An Ocean collection at the Negev Museum of Art

Australian-born artist Linda Hufnagel's Ocean collection is an aesthetic dynamo that simply purrs, if not roars, from item to item.

 ONE OF the window panes of The Tunnel. (photo credit: Courtesy)
ONE OF the window panes of The Tunnel.
(photo credit: Courtesy)

Linda Hufnagel has an eye for detail, lots of it. Her Ocean collection, currently on display at the Negev Museum of Art, is an aesthetic dynamo that simply purrs, if not roars, from item to item. The show moniker suggests a sense of vastness but also implies immense strength lurking just beneath the surface.

The Australian-born artist has the requisite credentials for the offering which occupies both floors of the museum building. For starters, she racked up many an hour at sea, sailing 25,000 nautical miles around the world with her husband Evgeny. 

That sounds likes quite a daunting rite of passage, especially considering she had zero seafaring experience before the couple stepped onto the catamaran they swapped for the jeep they had used to navigate their long and winding way through the back roads, and deserts, of Africa.

Surprisingly, Hufnagel insists the name of the exhibition, curated by Nirit Dahan, does not reference her time at sea. She explains that, in fact, the show is an amalgam of several projects. “There are four exhibitions – The Raft, Lacuna, There Is A Line, and The Horse Is Dead,” she notes. All of which makes for an expansive and rich viewing experience at the museum.


But Ocean also incorporates contrasts, complementary elements and concepts that – possibly similar to a sea vessel maintaining its balance across choppy waters – coexist in an oxymoronic state of affairs.

Take, for example, the second of the aforementioned exhibition titles. “The word lacuna means an empty space, a hollow,” says Hufnagel. There is a sonic context in there too. “It is also the pause in music. The silence in between is also lacuna. It’s a pause, an emptiness, it’s an empty space.” 

Then again, as we know, Mother Nature doesn’t allow for voids. I point that out to the artist. “That’s what the exhibition is about,” Hufnagel comes back at me. “I even wrote that space is only empty when you want it filled.”  

That is a fascinating notion which takes a while to ingest and digest. Is it really all about the subjective? Is there no such thing as an objective, absolute, fact on the ground?

When it comes to literary expression, artists who convey their thoughts and emotions through their tactile creations often fall short on the verbal front. Not so with Hufnagel, not by a long shot. 

There are numerous handwritten texts in the museum array, many of which are patently designed to leave the viewer chewing some cerebral cud. The contextual theme resonates across the Lacuna section. One fetching boat-shaped ink drawing is augmented by the scripted thought-provoking idea that: “A hole near a boat won’t cause it to sink, but a hole in the boat will. So is the hole to blame?”

That yin-yang ethos also appears in the large Lacuna I work, which consists of threads dipped in wax, as well as some wood, rusted wire and felt components. Here too, it is very much a matter of what you can’t see that completes the conceptual picture. “That’s why the Lacuna exhibition was in the form of boats,” Hufnagel expounds. “I wanted it to be about looking at the space the boat holds rather than the actual form.”

» **DATA SECTION**:
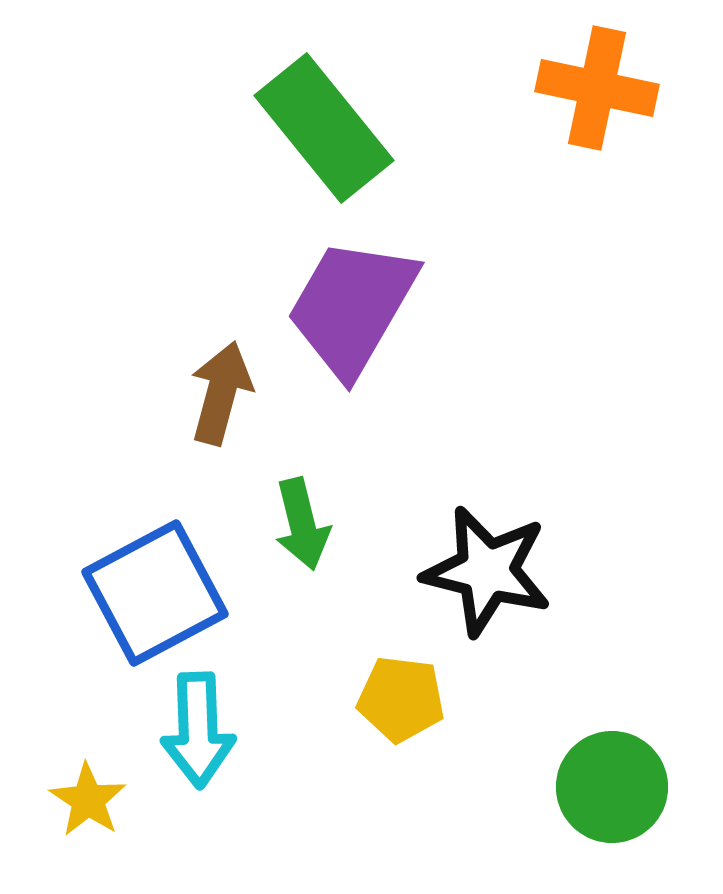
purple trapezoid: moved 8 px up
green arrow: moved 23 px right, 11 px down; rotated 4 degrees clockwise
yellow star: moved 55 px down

» **PARTS OF THE EXERCISE**:
1 – According to the article on Linda Hufnagel's Ocean exhibition, how many nautical miles did she sail around the world with her husband?
2 – List the four exhibitions that Hufnagel says make up the Ocean show, as named in the article about it.
3 – Proceed with the article on Linda Hufnagel's Ocean exhibition, starting after its final sentence.

» **EXPECTED ANSWERS**:
1 – 25,000 nautical miles.

2 – The Raft, Lacuna, There Is A Line, and The Horse Is Dead.

3 –
Evidently, there is more to the exhibits, and Hufnagel’s artistic and life philosophy, than meets the eye. “I chose the boat because I’m always concerned with movement and transitions.” I wondered – logically - whether the name of the current exhibition was designed to impart a sense of plying one’s way through great bodies of water. Perhaps suggesting some sort of voyage we, the general public, may embark upon as we traverse the exhibition spaces? 

That, it seems, was not at all in the creative game plan. “Let’s be clear about one thing,” Hufnagel puts me right in no uncertain manner. “The title of the exhibition is confusing because I talk about my sailing. I didn’t want people to take it too literally. It was never about an ocean. The sailing that I did was four years after I’d finished all the work.”

Fair enough, but there are numerous references to the sea at the museum. Perhaps that was lurking somewhere in Hufnagel’s psyche.

She was also keen to head any thoughts of regurgitation off at the pass. “It’s four different exhibitions that I’ve connected in a new concept. In myself it was nice to connect it in a different way. It is a new exhibition in that sense. It’s not a retrospective.”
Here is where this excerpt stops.